● **The task**
The answer must restate every entry below word for word.

● **Data to use**
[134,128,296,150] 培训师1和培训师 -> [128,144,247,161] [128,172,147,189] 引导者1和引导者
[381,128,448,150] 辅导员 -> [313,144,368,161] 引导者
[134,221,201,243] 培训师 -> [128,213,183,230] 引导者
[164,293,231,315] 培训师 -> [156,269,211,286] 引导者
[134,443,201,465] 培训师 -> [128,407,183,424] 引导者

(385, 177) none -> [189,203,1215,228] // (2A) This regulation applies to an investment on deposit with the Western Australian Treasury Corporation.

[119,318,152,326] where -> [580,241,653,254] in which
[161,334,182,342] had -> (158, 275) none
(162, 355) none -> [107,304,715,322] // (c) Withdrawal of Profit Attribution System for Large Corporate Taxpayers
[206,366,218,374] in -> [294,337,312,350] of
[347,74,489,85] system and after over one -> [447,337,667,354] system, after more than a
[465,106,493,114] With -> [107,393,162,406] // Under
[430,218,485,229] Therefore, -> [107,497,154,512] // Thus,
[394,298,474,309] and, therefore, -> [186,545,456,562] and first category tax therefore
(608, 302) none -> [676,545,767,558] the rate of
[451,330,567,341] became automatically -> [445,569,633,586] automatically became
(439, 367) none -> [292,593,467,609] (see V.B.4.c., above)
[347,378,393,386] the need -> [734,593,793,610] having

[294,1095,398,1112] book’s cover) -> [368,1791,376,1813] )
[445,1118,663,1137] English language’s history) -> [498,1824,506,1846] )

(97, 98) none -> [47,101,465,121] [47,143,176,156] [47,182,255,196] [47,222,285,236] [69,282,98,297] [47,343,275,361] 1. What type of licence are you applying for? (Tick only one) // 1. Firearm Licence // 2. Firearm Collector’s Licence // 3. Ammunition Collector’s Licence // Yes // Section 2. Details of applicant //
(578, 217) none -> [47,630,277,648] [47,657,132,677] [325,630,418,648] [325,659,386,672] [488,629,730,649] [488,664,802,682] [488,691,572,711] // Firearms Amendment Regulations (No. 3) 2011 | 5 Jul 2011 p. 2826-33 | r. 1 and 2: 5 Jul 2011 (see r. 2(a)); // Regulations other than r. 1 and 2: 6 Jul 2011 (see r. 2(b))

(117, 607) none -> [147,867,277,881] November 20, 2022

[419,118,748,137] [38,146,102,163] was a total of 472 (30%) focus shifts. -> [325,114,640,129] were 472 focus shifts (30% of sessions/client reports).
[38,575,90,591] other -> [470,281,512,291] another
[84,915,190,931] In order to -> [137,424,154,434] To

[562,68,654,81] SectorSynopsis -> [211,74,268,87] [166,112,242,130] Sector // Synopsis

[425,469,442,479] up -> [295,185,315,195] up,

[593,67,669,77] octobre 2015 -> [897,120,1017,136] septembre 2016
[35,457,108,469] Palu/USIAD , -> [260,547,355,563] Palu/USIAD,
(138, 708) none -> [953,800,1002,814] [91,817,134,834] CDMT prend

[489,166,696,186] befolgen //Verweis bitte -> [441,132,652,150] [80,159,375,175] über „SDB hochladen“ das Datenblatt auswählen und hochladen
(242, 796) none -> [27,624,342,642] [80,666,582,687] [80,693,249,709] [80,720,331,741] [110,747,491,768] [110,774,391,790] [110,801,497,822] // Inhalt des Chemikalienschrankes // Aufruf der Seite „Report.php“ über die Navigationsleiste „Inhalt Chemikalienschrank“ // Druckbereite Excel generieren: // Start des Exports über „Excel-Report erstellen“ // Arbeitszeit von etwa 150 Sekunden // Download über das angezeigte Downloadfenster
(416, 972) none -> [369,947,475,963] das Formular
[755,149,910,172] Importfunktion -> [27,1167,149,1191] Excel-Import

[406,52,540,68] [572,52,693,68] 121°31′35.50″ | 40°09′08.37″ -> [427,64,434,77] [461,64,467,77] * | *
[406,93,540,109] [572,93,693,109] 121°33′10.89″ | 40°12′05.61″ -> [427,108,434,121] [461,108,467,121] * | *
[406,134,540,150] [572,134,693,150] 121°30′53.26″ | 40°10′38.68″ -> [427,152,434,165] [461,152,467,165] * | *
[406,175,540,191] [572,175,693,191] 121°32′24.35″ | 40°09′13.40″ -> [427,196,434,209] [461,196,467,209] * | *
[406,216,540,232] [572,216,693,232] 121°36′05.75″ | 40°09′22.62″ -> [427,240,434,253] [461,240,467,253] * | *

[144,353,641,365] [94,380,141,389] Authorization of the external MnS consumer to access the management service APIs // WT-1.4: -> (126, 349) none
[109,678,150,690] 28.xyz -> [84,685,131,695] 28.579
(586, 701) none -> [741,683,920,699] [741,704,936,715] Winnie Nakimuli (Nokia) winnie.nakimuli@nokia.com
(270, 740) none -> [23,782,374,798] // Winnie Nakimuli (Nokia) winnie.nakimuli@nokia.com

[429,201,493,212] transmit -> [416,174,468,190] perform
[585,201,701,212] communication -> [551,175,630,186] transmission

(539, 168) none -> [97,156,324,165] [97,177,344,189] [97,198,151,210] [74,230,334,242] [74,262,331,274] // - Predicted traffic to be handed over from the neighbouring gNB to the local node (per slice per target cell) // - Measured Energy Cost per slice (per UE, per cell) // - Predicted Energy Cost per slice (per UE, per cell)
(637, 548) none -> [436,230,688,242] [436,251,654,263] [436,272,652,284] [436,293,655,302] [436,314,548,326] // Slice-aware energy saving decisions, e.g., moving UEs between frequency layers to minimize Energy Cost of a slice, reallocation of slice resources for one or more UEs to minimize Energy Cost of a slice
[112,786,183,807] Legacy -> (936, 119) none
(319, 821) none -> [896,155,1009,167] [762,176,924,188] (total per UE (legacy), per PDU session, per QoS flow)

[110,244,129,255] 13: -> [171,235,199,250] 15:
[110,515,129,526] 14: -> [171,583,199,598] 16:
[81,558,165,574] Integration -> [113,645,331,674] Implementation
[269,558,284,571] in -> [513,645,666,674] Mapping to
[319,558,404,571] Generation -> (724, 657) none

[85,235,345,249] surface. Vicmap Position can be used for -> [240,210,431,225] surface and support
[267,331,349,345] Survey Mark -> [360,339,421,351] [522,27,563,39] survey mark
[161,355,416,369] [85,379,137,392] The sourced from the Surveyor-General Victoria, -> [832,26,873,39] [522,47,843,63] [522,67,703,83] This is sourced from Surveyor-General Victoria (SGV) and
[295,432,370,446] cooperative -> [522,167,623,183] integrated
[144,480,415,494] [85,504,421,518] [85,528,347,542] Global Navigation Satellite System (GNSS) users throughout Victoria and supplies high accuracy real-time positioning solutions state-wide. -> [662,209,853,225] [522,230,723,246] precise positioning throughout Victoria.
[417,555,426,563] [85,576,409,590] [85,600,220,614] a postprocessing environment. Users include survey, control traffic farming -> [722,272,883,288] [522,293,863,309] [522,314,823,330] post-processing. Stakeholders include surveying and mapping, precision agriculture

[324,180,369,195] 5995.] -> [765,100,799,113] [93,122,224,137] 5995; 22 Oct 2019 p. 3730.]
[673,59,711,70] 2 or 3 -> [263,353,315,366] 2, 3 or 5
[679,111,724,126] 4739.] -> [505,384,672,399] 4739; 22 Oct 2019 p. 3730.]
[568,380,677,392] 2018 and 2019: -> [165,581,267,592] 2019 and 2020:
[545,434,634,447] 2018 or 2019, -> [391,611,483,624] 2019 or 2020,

● **Answer to the problem**
[134,128,296,150] 培训师1和培训师 -> [128,144,247,161] [128,172,147,189] 引导者1和引导者
[381,128,448,150] 辅导员 -> [313,144,368,161] 引导者
[134,221,201,243] 培训师 -> [128,213,183,230] 引导者
[164,293,231,315] 培训师 -> [156,269,211,286] 引导者
[134,443,201,465] 培训师 -> [128,407,183,424] 引导者

(385, 177) none -> [189,203,1215,228] // (2A) This regulation applies to an investment on deposit with the Western Australian Treasury Corporation.

[119,318,152,326] where -> [580,241,653,254] in which
[161,334,182,342] had -> (158, 275) none
(162, 355) none -> [107,304,715,322] // (c) Withdrawal of Profit Attribution System for Large Corporate Taxpayers
[206,366,218,374] in -> [294,337,312,350] of
[347,74,489,85] system and after over one -> [447,337,667,354] system, after more than a
[465,106,493,114] With -> [107,393,162,406] // Under
[430,218,485,229] Therefore, -> [107,497,154,512] // Thus,
[394,298,474,309] and, therefore, -> [186,545,456,562] and first category tax therefore
(608, 302) none -> [676,545,767,558] the rate of
[451,330,567,341] became automatically -> [445,569,633,586] automatically became
(439, 367) none -> [292,593,467,609] (see V.B.4.c., above)
[347,378,393,386] the need -> [734,593,793,610] having

[294,1095,398,1112] book’s cover) -> [368,1791,376,1813] )
[445,1118,663,1137] English language’s history) -> [498,1824,506,1846] )

(97, 98) none -> [47,101,465,121] [47,143,176,156] [47,182,255,196] [47,222,285,236] [69,282,98,297] [47,343,275,361] 1. What type of licence are you applying for? (Tick only one) // 1. Firearm Licence // 2. Firearm Collector’s Licence // 3. Ammunition Collector’s Licence // Yes // Section 2. Details of applicant //
(578, 217) none -> [47,630,277,648] [47,657,132,677] [325,630,418,648] [325,659,386,672] [488,629,730,649] [488,664,802,682] [488,691,572,711] // Firearms Amendment Regulations (No. 3) 2011 | 5 Jul 2011 p. 2826-33 | r. 1 and 2: 5 Jul 2011 (see r. 2(a)); // Regulations other than r. 1 and 2: 6 Jul 2011 (see r. 2(b))

(117, 607) none -> [147,867,277,881] November 20, 2022

[419,118,748,137] [38,146,102,163] was a total of 472 (30%) focus shifts. -> [325,114,640,129] were 472 focus shifts (30% of sessions/client reports).
[38,575,90,591] other -> [470,281,512,291] another
[84,915,190,931] In order to -> [137,424,154,434] To

[562,68,654,81] SectorSynopsis -> [211,74,268,87] [166,112,242,130] Sector // Synopsis

[425,469,442,479] up -> [295,185,315,195] up,

[593,67,669,77] octobre 2015 -> [897,120,1017,136] septembre 2016
[35,457,108,469] Palu/USIAD , -> [260,547,355,563] Palu/USIAD,
(138, 708) none -> [953,800,1002,814] [91,817,134,834] CDMT prend

[489,166,696,186] befolgen //Verweis bitte -> [441,132,652,150] [80,159,375,175] über „SDB hochladen“ das Datenblatt auswählen und hochladen
(242, 796) none -> [27,624,342,642] [80,666,582,687] [80,693,249,709] [80,720,331,741] [110,747,491,768] [110,774,391,790] [110,801,497,822] // Inhalt des Chemikalienschrankes // Aufruf der Seite „Report.php“ über die Navigationsleiste „Inhalt Chemikalienschrank“ // Druckbereite Excel generieren: // Start des Exports über „Excel-Report erstellen“ // Arbeitszeit von etwa 150 Sekunden // Download über das angezeigte Downloadfenster
(416, 972) none -> [369,947,475,963] das Formular
[755,149,910,172] Importfunktion -> [27,1167,149,1191] Excel-Import

[406,52,540,68] [572,52,693,68] 121°31′35.50″ | 40°09′08.37″ -> [427,64,434,77] [461,64,467,77] * | *
[406,93,540,109] [572,93,693,109] 121°33′10.89″ | 40°12′05.61″ -> [427,108,434,121] [461,108,467,121] * | *
[406,134,540,150] [572,134,693,150] 121°30′53.26″ | 40°10′38.68″ -> [427,152,434,165] [461,152,467,165] * | *
[406,175,540,191] [572,175,693,191] 121°32′24.35″ | 40°09′13.40″ -> [427,196,434,209] [461,196,467,209] * | *
[406,216,540,232] [572,216,693,232] 121°36′05.75″ | 40°09′22.62″ -> [427,240,434,253] [461,240,467,253] * | *

[144,353,641,365] [94,380,141,389] Authorization of the external MnS consumer to access the management service APIs // WT-1.4: -> (126, 349) none
[109,678,150,690] 28.xyz -> [84,685,131,695] 28.579
(586, 701) none -> [741,683,920,699] [741,704,936,715] Winnie Nakimuli (Nokia) winnie.nakimuli@nokia.com
(270, 740) none -> [23,782,374,798] // Winnie Nakimuli (Nokia) winnie.nakimuli@nokia.com

[429,201,493,212] transmit -> [416,174,468,190] perform
[585,201,701,212] communication -> [551,175,630,186] transmission

(539, 168) none -> [97,156,324,165] [97,177,344,189] [97,198,151,210] [74,230,334,242] [74,262,331,274] // - Predicted traffic to be handed over from the neighbouring gNB to the local node (per slice per target cell) // - Measured Energy Cost per slice (per UE, per cell) // - Predicted Energy Cost per slice (per UE, per cell)
(637, 548) none -> [436,230,688,242] [436,251,654,263] [436,272,652,284] [436,293,655,302] [436,314,548,326] // Slice-aware energy saving decisions, e.g., moving UEs between frequency layers to minimize Energy Cost of a slice, reallocation of slice resources for one or more UEs to minimize Energy Cost of a slice
[112,786,183,807] Legacy -> (936, 119) none
(319, 821) none -> [896,155,1009,167] [762,176,924,188] (total per UE (legacy), per PDU session, per QoS flow)

[110,244,129,255] 13: -> [171,235,199,250] 15:
[110,515,129,526] 14: -> [171,583,199,598] 16:
[81,558,165,574] Integration -> [113,645,331,674] Implementation
[269,558,284,571] in -> [513,645,666,674] Mapping to
[319,558,404,571] Generation -> (724, 657) none

[85,235,345,249] surface. Vicmap Position can be used for -> [240,210,431,225] surface and support
[267,331,349,345] Survey Mark -> [360,339,421,351] [522,27,563,39] survey mark
[161,355,416,369] [85,379,137,392] The sourced from the Surveyor-General Victoria, -> [832,26,873,39] [522,47,843,63] [522,67,703,83] This is sourced from Surveyor-General Victoria (SGV) and
[295,432,370,446] cooperative -> [522,167,623,183] integrated
[144,480,415,494] [85,504,421,518] [85,528,347,542] Global Navigation Satellite System (GNSS) users throughout Victoria and supplies high accuracy real-time positioning solutions state-wide. -> [662,209,853,225] [522,230,723,246] precise positioning throughout Victoria.
[417,555,426,563] [85,576,409,590] [85,600,220,614] a postprocessing environment. Users include survey, control traffic farming -> [722,272,883,288] [522,293,863,309] [522,314,823,330] post-processing. Stakeholders include surveying and mapping, precision agriculture

[324,180,369,195] 5995.] -> [765,100,799,113] [93,122,224,137] 5995; 22 Oct 2019 p. 3730.]
[673,59,711,70] 2 or 3 -> [263,353,315,366] 2, 3 or 5
[679,111,724,126] 4739.] -> [505,384,672,399] 4739; 22 Oct 2019 p. 3730.]
[568,380,677,392] 2018 and 2019: -> [165,581,267,592] 2019 and 2020:
[545,434,634,447] 2018 or 2019, -> [391,611,483,624] 2019 or 2020,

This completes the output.